The Byrds fired him in 1967 for talking too much. At Monterey Pop, he'd gone off about the JFK assassination and suggested giving LSD to world leaders, and his bandmates had enough. It turned out to be the best career move he didn't make. Within two years he'd co-founded Crosby, Stills & Nash and arranged their vocal harmonies. Woodstock was only their second live gig. The debut album landed two Top 40 singles. Getting kicked out was the only way he was ever going to be in charge.
Between 1971 and 2013, he put out three solo albums. Between 2014 and 2021, he put out five. The late run wasn't nostalgia. He built it with younger collaborators like Snarky Puppy's Michael League.
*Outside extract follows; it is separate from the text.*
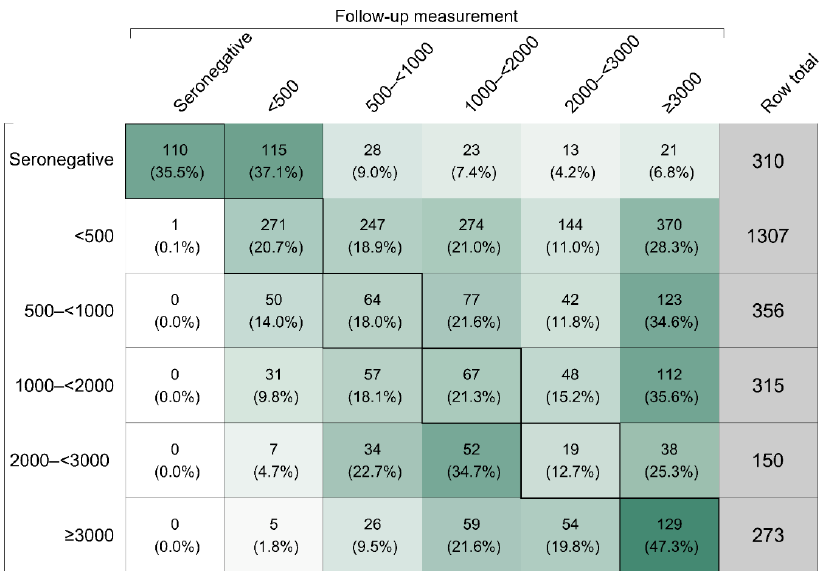
Figure 2. Shift of participants across categories of anti-S IgG antibody levels in Binding Antibody Units per milliliter between first and last available follow-up measurement between October 2021 and April 2022. Seronegativity corresponds to anti-S IgG levels < 7.1 Binding Antibody Units per milliliter. The intensity of the cell color reflects the row percentage of the cell. The diagonal of the matrix indicates the number (row percentage) of participants who remained in the same category of anti-S IgG antibody level between the first and last available follow-up measurement. The upper part of the matrix depicts the number (row percentage) of participants that were shifted to a higher category, i.e., they had an increase in anti-S IgG antibody levels between the first and last available follow-up measurements. The lower part of the matrix depicts the number (row percentage) of participants that were shifted to a lower category, i.e., they had a decrease in anti-S IgG antibody levels between the first and last available follow-up measurement. The analysis was restricted to participants with at least one follow-up measurement and involved data on 2711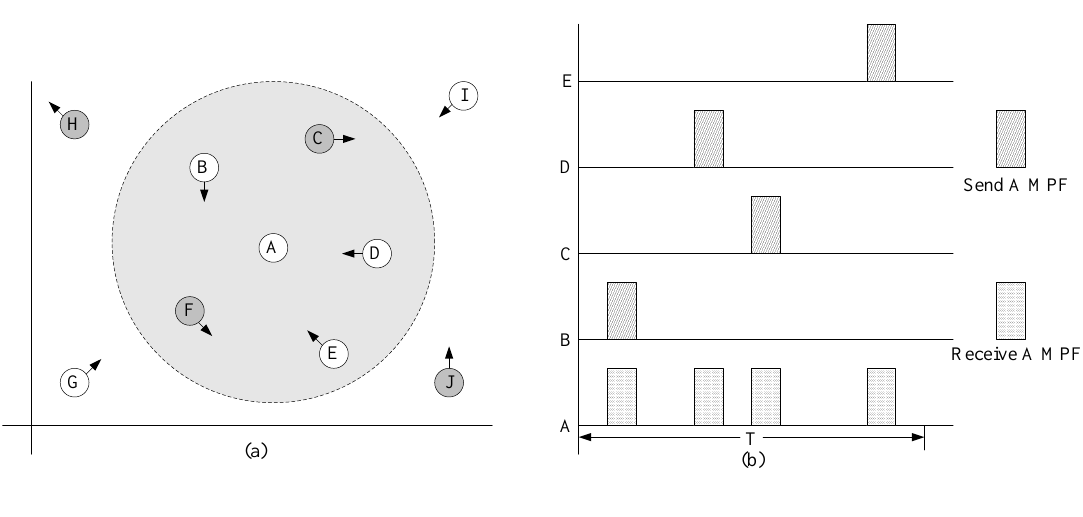
Figure 1. Neighbor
He told a high school journalism class the reason was simple: "I'm gonna die." His Twitter account became its own phenomenon, an octogenarian posting about tacos by the pool and roasting strangers. People who'd never heard Deja Vu treated him like a folk hero. By the end, his bandmates wouldn't speak to him, but the internet couldn't get enough.
Phil Collins paid for his liver transplant in 1994. He'd spent months in a Texas prison in 1986 on cocaine and weapons charges, contracted hepatitis C, and was down to 20 percent liver function when Collins stepped in. He survived nearly 30 years on the donated organ. The rest of his private life ran at the same pitch. He served as sperm donor for Melissa Etheridge and her partner Julie Cypher, fathering two children, Bailey and Beckett. Etheridge has said they keep finding more of his biological children "out in the world."
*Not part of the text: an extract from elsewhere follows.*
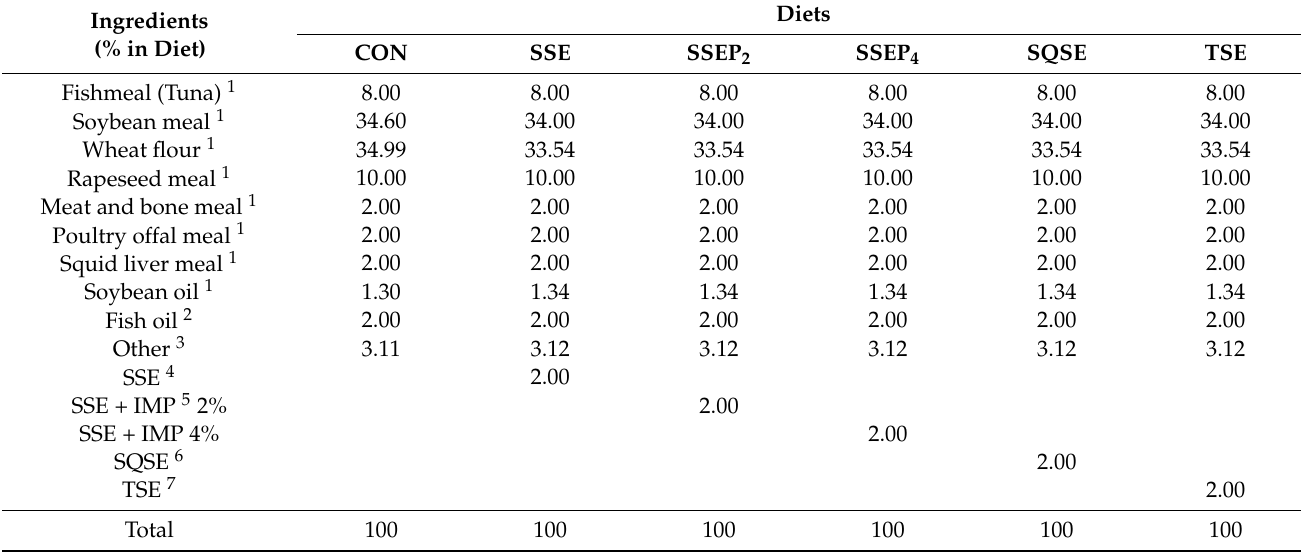
Table 1. Formulations and proximate compositions of six experimental diets (percentages of dry matter basis).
His family announced his death on January 19, 2023, saying he'd passed 'after a long illness,' though friends said the decline was sudden. Graham Nash, who hadn't spoken to him in years, posted a photo of their guitar cases side by side. A finished Lighthouse Band album sat mixed and mastered. Two songs into a Sky Trails follow-up with James Raymond and three into another Lighthouse record, he ran out of time.